Member of the People's Assembly
- Incumbent
- Assumed office 12 July 2026
- Constituency: Mount Simeon

Personal details
- Born: 1966 (age 59–60) Aleppo, Syria
- Party: Independent (MBS)
- Education: University of Aleppo (BA)

= Azzam Fadhel Khanji =

Syrian educator and politician (born 1966)

Azzam Fadhel Khanji (عزام فاضل خانجي; born 1966) is a Syrian educator and politician who has served as a member of the People's Assembly for the constituency of Mount Simeon since October 2025. Before entering parliament, he was active in education administration, humanitarian organizations, and opposition-led local governance during the Syrian civil war. Following the fall of the Assad regime, he served as Deputy Governor of Aleppo for Education Affairs.

Khanji began his career in private education in Aleppo, where he founded and directed several educational institutions. During the Syrian revolution, he participated in the revolutionary movement in Aleppo and became involved in civilian opposition institutions, including local governance bodies, educational initiatives, and humanitarian organizations. He later served in the education sector of the Syrian Interim Government and founded the educational organization Education Without Borders (MIDAD).

==Biography==
Khanji was born in 1966 in Aleppo, Syria, into a prominent local family historically linked to the Muslim Brotherhood in Syria. He earned a bachelor's degree in English Literature from the University of Aleppo, followed by a diploma in educational training. Before the Syrian civil war, he worked in private education. He founded the Ataa Institute for Sciences and Languages and served as director of both Al-Ibdaa Private School and Al-Ma'ali Private School. Between approximately 2007 and 2011, he also directed the Islamic Charitable Society and Orphanage in Aleppo.

Following the outbreak of the Syrian revolution in 2011, Khanji became involved in civilian opposition activities in Aleppo. In late 2011, he participated in establishing Aleppo Today TV (قناة حلب اليوم) and later served on its board of trustees. In August 2012, he was among the founders of the Revolutionary Transitional Council of Aleppo Governorate, one of several local civilian bodies established in opposition-held areas. He also helped establish the humanitarian initiative Balad, which subsequently developed into the Balad Organization. Khanji was elected twice to the Free Aleppo Provincial Council, where he headed its Office of Education and Culture. Between 2014 and 2016, he served as Director of the Education Office in the Ministry of Education of the Syrian Interim Government.

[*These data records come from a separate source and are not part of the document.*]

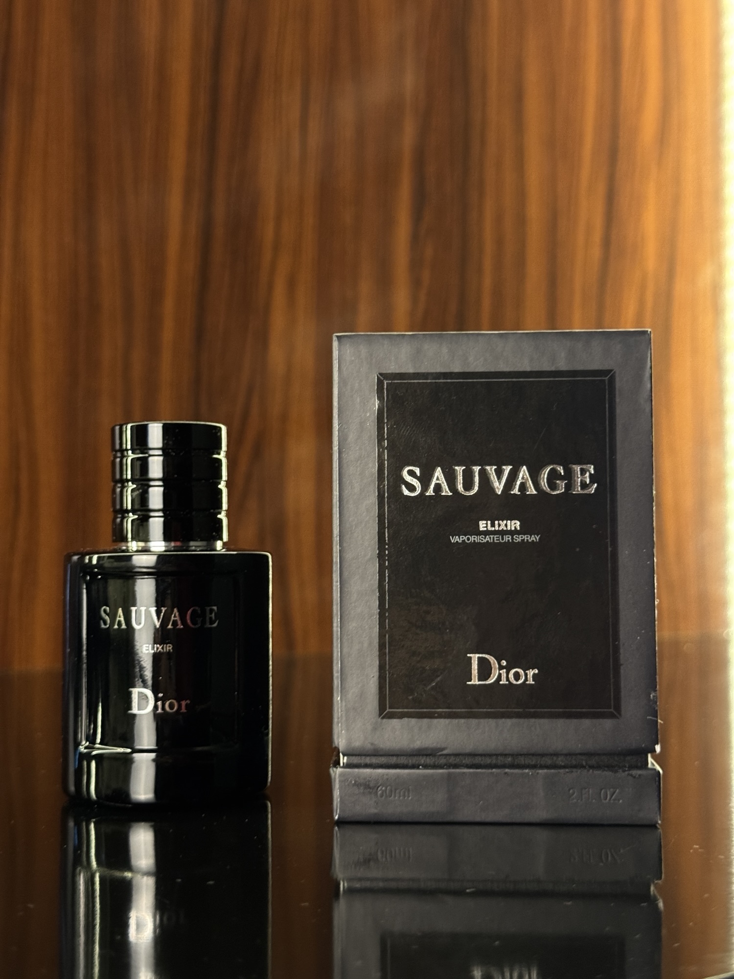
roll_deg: -0.3
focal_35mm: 48
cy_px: 490
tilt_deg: +1.9
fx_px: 1357
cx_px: 367
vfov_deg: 39.7
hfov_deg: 30.3
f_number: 1.78
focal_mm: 6.76
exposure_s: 1/40
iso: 500
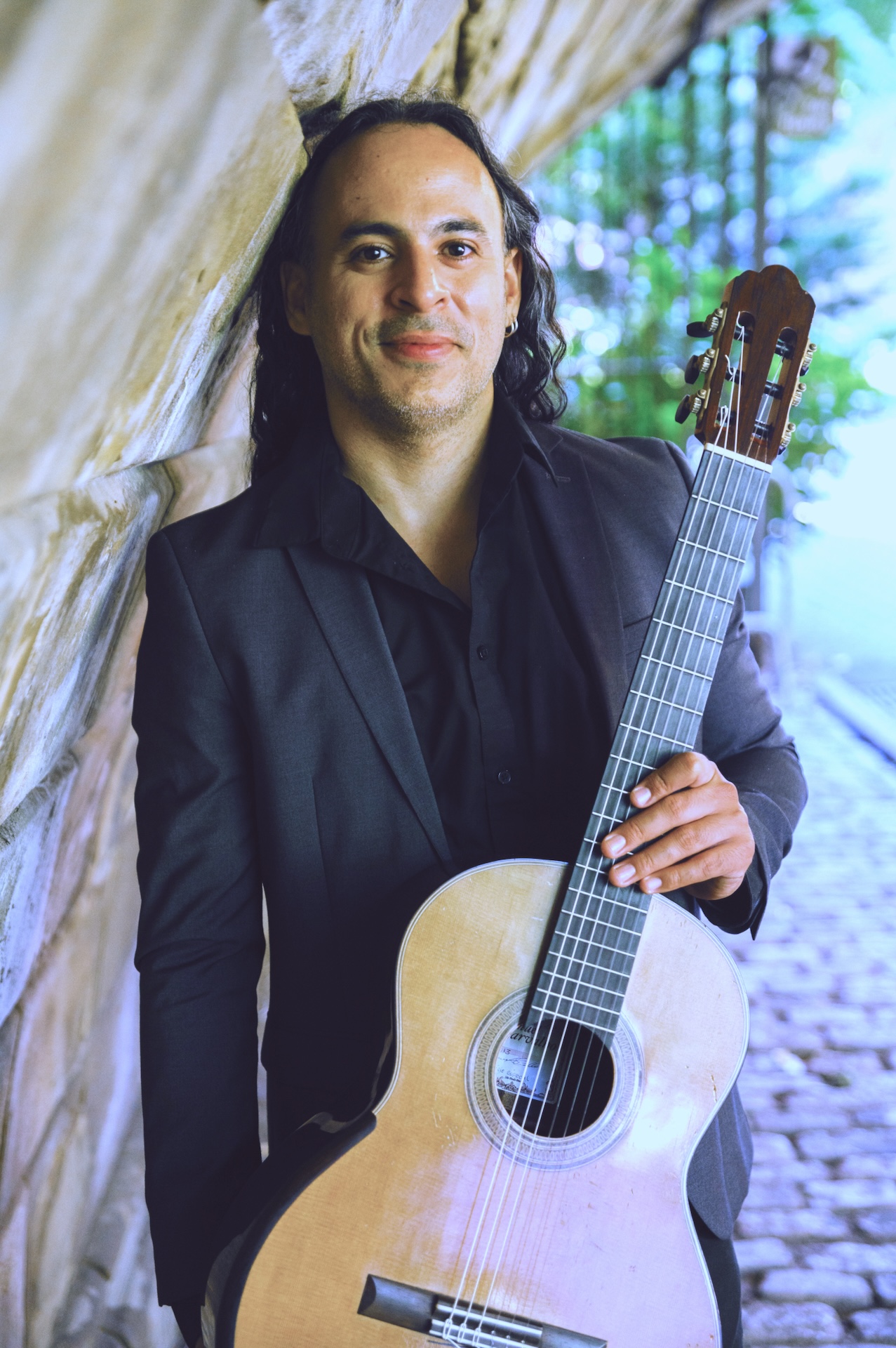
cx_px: 448
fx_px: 2094
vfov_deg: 35.7
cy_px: 674
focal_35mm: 56
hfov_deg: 24.2
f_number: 2.8
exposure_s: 1/80
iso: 1600
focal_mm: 56
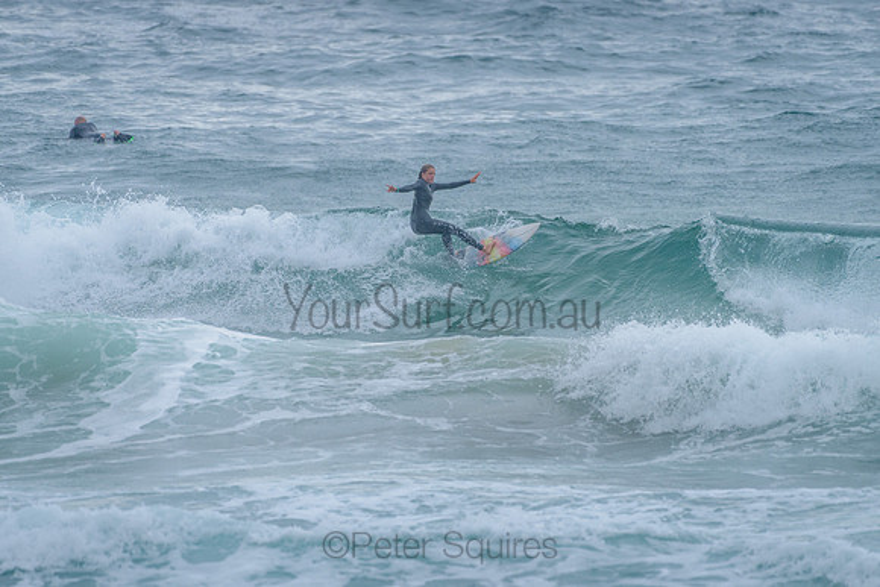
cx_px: 441
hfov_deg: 3.4
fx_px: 14982
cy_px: 228
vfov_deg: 2.2
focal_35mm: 613
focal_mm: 500
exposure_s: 1/1250
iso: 720
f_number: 5.6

Following the fall of the Assad regime, Khanji was appointed Deputy Governor of Aleppo for Education Affairs in May 2025. He subsequently contested the 2025 Syrian parliamentary election in the Mount Simeon constituency and was elected to the People's Assembly in October 2025. Although the Muslim Brotherhood did not officially contest the elections, Khanji led a local electoral list that reportedly included several candidates from Brotherhood backgrounds.